I am terrified by the impermanence and malleability of memory. Seen, heard, smelt, and touched, these concrete tableaus frantically seeks to make the past permanent and present through Installation, photography, and sculpture. While these scenes might not be entirely factual depictions of the past, they represent an experience and present it as true, making the past attainable for both artist and viewer.
Often dealing with the deteriorating nature of memory, I am interested in how the obsessive need to document everything and the resulting excess of images that I have accumulated over time has allowed me to rebuild and recreate my memories in a more tangible form.
Issues of sexuality and the relationship between masculinity and femininity have become equally relevant in my work, as I try to bring my father back to life or at least solidify my memories and ideas of him. Through my sculpture and installation, I desperately work to give form to the “masculine” knowledge, skill set, and perspective that I feel my father could have passed on to me. However, poorly executed, questionably functional, feminine, and girly trophies are all that I have to show for the fragments of masculinity that I did inherit.

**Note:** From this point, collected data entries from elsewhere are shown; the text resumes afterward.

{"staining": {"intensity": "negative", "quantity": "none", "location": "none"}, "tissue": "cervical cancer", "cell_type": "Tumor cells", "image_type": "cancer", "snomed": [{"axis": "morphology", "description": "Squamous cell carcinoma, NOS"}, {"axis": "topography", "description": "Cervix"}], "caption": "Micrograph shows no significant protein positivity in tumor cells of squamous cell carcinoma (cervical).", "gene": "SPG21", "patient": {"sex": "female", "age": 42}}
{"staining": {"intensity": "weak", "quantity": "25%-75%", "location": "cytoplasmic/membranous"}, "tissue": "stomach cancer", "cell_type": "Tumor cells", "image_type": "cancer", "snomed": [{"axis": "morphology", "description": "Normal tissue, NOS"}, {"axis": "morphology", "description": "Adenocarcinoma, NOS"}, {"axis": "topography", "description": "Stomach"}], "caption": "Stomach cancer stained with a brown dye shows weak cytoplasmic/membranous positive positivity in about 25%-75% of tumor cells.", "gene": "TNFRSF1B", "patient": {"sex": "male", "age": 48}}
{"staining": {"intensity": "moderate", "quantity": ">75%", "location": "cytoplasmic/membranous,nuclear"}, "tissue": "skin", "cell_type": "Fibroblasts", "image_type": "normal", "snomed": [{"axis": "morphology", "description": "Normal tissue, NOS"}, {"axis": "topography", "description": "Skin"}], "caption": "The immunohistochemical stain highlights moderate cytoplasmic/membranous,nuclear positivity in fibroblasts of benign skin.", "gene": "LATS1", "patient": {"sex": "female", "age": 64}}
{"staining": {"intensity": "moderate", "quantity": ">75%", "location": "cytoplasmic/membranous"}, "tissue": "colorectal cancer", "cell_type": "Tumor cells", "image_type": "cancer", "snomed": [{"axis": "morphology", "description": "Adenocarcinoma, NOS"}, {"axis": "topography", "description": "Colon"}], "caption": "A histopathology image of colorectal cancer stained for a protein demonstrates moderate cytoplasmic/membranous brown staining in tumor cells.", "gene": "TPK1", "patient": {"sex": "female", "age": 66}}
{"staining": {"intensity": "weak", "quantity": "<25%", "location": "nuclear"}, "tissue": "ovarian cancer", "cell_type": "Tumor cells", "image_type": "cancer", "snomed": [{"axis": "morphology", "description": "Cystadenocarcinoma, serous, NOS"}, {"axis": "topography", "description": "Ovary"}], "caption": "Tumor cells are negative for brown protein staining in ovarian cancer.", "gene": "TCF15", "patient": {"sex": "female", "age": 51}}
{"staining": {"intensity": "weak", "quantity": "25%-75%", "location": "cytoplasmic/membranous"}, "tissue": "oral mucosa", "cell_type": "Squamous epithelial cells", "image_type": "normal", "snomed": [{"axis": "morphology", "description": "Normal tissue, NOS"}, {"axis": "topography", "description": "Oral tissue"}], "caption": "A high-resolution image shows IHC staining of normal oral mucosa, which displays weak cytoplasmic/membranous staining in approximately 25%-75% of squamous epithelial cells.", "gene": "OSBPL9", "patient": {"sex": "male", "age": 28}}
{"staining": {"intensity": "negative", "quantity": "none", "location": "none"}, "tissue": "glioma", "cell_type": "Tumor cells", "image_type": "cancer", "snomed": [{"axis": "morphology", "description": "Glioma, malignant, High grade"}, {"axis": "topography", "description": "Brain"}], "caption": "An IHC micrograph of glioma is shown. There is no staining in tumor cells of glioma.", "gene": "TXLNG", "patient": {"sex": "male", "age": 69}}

Because of this, the process becomes just as important as the final piece. As I build these objects and scenes, mostly with wood, metal, and foam, not only do I gain more knowledge about the object or part that I am building (a fuel tank, engine, or axe, for example), but I also become better with the tools and material I am using. My work should feel desperate, obsessive, and a little pathetic, as I frantically try to fabricate moments that no longer exist or might have only existed in my head to begin with. These scenes should seem believable and real, but also be clearly off and somewhat dysfunctional.